• ALJ Shaw Issues Recommended Determination On Remedy And Bonding In Certain Gaming And Entertainment Consoles (337-TA-752)
  • June 1, 2012 | Author: Alexander E. Gasser
  • Law Firm: Oblon, Spivak, McClelland, Maier & Neustadt, L.L.P. - Alexandria Office
  • On May 18, 2012, ALJ David P. Shaw issued the public version of the Recommended Determination on Remedy and Bonding (“RD”) (dated May 7, 2012) in Certain Gaming and Entertainment Consoles, Related Software, and Components Thereof (Inv. No. 337-TA-745).

    By way of background, the investigation is based on a complaint filed by Motorola Mobility, Inc. and General Instrument Corporation (collectively, “Motorola”) alleging violation of Section 337 by Respondent Microsoft Corp. (“Microsoft”) for its importation into the U.S. and sale of certain gaming and entertainment consoles, related software, and components thereof that infringe  certain U.S. Patents.  See our November 24, 2010 post for more details.  On April 23, 2012, ALJ Shaw issued the Initial Determination (“ID”) which found that a violation of Section 337 occurred in this investigation by Microsoft by reason of infringement of certain valid claims of U.S. Patent Nos. 5,357,571 (the ‘571 patent); 6,069,896 (the ‘896 patent); 6,980,596 (the ‘596 patent); and 7,162,094 (the ‘094 patent).  See our May 24, 2012 post for more details on the public version of the ID.
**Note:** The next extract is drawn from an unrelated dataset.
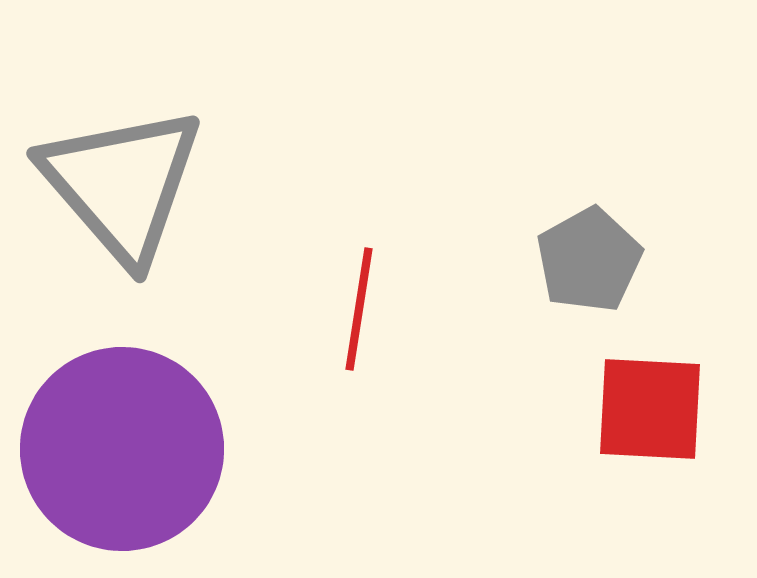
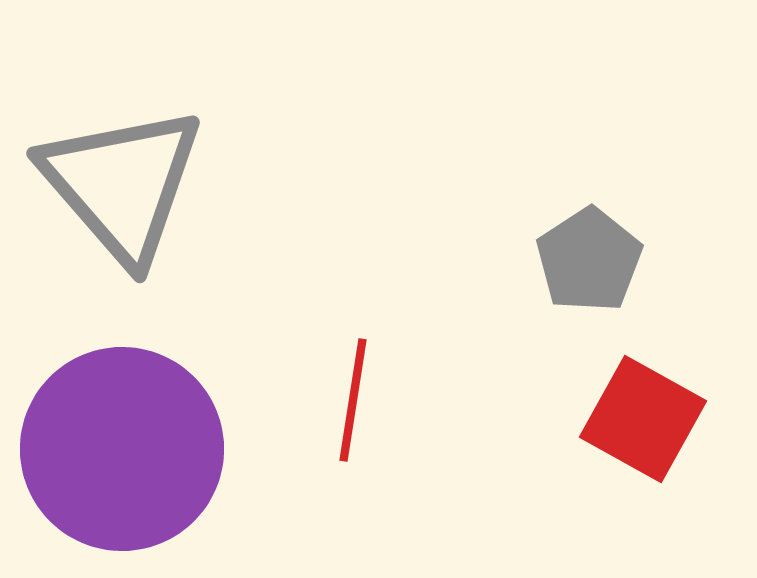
gray pentagon: rotated 4 degrees counterclockwise
red line: moved 6 px left, 91 px down
red square: moved 7 px left, 10 px down; rotated 26 degrees clockwise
    With respect to remedy, Motorola sought a limited exclusion order (“LEO”) against Microsoft, and its affiliated companies, related business entities, and successors or assigns, barring from entry into the U.S. all gaming and entertainment consoles, related software, and components thereof found to infringe one or more of the asserted claims of the patents-in-suit.  According to the RD, Microsoft argued this would be contrary to the public interest, citing only two primary competitors to Microsoft’s gaming system; the Sony Playstation and the Nintendo Wii.  ALJ Shaw rejected Microsoft’s argument, on the grounds that (i) Microsoft did not show that Sony or Nintendo would fail to meet the demand for consumer video gaming consoles in the event the LEO issued; (ii) Microsoft did not file a response to the ITC’s solicitation of comments relating to the public interest; and (iii) there is a strong public interest in enforcing intellectual property rights.  Accordingly, ALJ Shaw recommended that in the event a violation is ultimately found, the Commission should issue an LEO, which should contain a certification provision to facilitate proper enforcement.  Such a provision permits entities whose products are potentially excludable to certify, pursuant to procedures specified by the U.S. Customs and Border Protection, that they are familiar with the terms of the order, and to the best of their knowledge, the products being imported are not excluded from entry under the order.  ALJ Shaw further recommended that the Commission issue a cease and desist order, since it was shown that Microsoft held commercially significant infringing inventory, centered at two distribution centers in the U.S.

    Regarding the bond amount, Motorola requested a 100% bond in light of the wide range of prices charged for infringing products and the resulting difficulty in making a price differential analysis.  In the alternative, Motorola argued that a reasonable royalty rate of 2.25% would be appropriate with respect to the ‘712, ‘571, ‘596, and ‘094 patents, and that a different, royalty rate should apply to the ‘896 patent.  Microsoft responded by arguing that the bond should be set at zero, since Motorola did not identified any consumers who purchased an Xbox console in lieu of a Motorola device, and that the purported reasonable rates were excessive, between 16 and 45 times the maximum rates charged by licensors in the standards pool applicable to certain of the asserted patents.  ALJ Shaw stated that the patent pools Microsoft referred to did not include the Motorola patents, the ‘896 patent was not even subject to any obligation by Motorola to license at a reasonable and non-discriminatory rate, and Microsoft did not propose an allegedly more reasonable royalty rate.  ALJ Shaw recommended that any bond required to be posted by Microsoft during the Presidential review period be seven percent of the wholesale price of the products at issue.